### Text for analysis
To confirm that the relationship is approximately linear, first insert a scatterplot of gun ownership by population.
Select the data in columns B and C, then Insert, Scatterplot. Right click a data point and choose Add Trendline:
Activate the Analysis Tool Pak Add In: File, Options, Add Ins, Analysis ToolPak.
Call regression in the Analysis ToolPak: Data, Data Analysis, Regression. Enter the dependent variable cells in the Y Range, c1:c52. Enter the independent variable cells in the X Range, b1:b52. Choose Labels and Residuals. OK.
Add cells in column F and then find the one tail pvalue in F18 by dividing the two tail pvalue by 2:
To express the regression model in an equation, use the equation editor. Choose Insert, then Equation (not from the drop down menu):
In the template that appears, enter the dependent variable name, and about half way through the name, go to the equation design tab and choose Accent, then last choice in the top row, to produce a hat. The hat means “predicted,” and is important to include:
Use the right arrow key to move out of the accent space and complete the dependent variable name, followed by parentheses containing units. Before entering the closing parenthesis, choose subscript:
Enter the closing parenthesis and subscript i, the equal sign, and the intercept, with units in parentheses:
Enter the slope with parentheses for units. The units are in K per M people, so a fraction is needed in the parentheses:
Enter K and M people in the fraction, followed by the multiplication sign:
Enter the independent variable name, with units in parentheses and a subscript i:
The equation will be useful, since it presents the partworths, two in this case, which are in comparable units and together sum to predicted values.
Excel 4.2: Analytics to Build a Simple Linear Regression Model with Time Series Data
Tractor Supply Company
Use regression analysis to explore the linear influence of trend on sales across a time series sample of 11 years.
Be sure to exclude the two most recent datapoints from 2018 and 2019, so that you can later validate your model. The Input Y Range are the cells with sales. The Input X Range are the cells with corresponding years, 2009 through 2017. Specify Labels and Residuals.

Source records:

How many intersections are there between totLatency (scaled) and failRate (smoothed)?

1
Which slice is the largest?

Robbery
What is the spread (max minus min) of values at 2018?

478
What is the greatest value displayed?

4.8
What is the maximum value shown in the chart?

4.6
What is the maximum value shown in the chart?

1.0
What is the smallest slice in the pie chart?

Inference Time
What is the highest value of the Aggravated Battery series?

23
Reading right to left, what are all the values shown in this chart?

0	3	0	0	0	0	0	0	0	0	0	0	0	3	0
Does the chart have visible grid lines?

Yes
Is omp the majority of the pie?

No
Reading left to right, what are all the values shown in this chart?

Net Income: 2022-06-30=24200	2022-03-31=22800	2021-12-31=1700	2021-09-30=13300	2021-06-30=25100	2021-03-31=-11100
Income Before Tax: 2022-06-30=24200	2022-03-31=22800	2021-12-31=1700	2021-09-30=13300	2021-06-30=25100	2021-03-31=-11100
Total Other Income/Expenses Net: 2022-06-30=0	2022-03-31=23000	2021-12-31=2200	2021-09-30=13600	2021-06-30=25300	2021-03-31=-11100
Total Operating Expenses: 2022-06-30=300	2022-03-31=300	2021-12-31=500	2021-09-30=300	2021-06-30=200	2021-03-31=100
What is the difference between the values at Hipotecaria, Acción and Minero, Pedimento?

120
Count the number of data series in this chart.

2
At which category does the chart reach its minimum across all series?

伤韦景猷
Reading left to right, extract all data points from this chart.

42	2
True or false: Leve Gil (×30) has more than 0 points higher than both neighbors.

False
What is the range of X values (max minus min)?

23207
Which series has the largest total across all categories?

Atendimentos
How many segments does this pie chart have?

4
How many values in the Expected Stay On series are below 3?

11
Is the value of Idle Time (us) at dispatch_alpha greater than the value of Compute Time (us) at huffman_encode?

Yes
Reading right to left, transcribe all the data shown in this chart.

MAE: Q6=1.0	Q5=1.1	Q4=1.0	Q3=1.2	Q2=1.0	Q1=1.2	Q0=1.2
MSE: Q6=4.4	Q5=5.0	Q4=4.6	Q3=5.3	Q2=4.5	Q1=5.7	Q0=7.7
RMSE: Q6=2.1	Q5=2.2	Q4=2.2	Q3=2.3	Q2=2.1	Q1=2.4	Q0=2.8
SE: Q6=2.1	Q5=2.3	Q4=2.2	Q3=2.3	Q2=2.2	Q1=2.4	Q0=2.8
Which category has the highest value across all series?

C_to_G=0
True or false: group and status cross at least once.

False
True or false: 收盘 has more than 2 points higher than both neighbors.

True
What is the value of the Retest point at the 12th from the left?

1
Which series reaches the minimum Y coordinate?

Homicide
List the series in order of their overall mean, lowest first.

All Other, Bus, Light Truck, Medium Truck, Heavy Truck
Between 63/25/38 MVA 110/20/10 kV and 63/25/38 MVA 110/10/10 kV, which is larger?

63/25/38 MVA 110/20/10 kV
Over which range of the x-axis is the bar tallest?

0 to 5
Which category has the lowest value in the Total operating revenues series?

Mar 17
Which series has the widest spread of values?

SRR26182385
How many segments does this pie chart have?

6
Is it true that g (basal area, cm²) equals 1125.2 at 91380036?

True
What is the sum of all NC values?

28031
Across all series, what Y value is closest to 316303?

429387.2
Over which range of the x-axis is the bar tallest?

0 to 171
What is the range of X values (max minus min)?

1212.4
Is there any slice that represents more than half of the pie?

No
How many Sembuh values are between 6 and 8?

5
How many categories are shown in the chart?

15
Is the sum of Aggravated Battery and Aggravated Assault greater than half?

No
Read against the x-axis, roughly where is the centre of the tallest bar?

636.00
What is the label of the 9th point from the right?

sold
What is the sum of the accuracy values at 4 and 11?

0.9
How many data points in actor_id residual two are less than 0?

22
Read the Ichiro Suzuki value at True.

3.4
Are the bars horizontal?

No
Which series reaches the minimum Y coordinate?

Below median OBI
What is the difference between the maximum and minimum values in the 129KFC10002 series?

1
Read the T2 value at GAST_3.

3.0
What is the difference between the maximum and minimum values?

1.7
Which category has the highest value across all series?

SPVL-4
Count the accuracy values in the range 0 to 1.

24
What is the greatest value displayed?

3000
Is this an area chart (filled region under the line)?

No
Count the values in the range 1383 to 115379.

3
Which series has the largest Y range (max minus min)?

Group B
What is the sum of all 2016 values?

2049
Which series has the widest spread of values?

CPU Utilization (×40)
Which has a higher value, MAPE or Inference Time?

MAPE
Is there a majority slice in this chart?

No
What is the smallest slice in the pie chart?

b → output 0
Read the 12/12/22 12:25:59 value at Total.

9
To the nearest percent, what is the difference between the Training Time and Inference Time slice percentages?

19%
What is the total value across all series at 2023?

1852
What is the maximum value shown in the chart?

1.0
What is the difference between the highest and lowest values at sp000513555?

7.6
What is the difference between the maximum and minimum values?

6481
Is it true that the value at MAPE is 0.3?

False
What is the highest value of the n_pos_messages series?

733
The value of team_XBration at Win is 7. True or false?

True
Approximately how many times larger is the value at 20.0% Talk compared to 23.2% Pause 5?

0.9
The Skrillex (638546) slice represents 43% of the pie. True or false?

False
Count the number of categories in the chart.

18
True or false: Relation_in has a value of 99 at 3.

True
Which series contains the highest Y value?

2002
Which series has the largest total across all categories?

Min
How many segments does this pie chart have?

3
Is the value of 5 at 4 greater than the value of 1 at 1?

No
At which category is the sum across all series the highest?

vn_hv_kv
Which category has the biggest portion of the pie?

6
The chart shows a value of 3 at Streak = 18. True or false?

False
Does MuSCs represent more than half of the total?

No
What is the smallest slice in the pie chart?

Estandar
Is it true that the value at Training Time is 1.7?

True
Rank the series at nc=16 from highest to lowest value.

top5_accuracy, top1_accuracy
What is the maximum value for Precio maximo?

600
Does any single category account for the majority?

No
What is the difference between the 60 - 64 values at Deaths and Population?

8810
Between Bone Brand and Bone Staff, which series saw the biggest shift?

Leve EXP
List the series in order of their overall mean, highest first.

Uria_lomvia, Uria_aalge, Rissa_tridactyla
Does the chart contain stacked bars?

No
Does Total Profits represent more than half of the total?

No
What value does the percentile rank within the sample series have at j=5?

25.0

### Explore the material
(a) Answer these from the regression tutorial:
(i) Which columns hold the data you select to insert the scatterplot?
(ii) What does the hat over the dependent variable name mean?
(iii) How many years does the Tractor Supply Company time series sample cover?
(b) Please write out the part of the regression tutorial starting with "Excel 4.2: Analytics" and going on through "Specify Labels and Residuals.", substituting "revenue" for "sales".
Rely only on the regression tutorial when responding.

### Answers per task
(a)
(i) Columns B and C.
(ii) It means "predicted."
(iii) 11 years.

(b)
Excel 4.2: Analytics to Build a Simple Linear Regression Model with Time Series Data
Tractor Supply Company
Use regression analysis to explore the linear influence of trend on revenue across a time series sample of 11 years.
Be sure to exclude the two most recent datapoints from 2018 and 2019, so that you can later validate your model. The Input Y Range are the cells with revenue. The Input X Range are the cells with corresponding years, 2009 through 2017. Specify Labels and Residuals.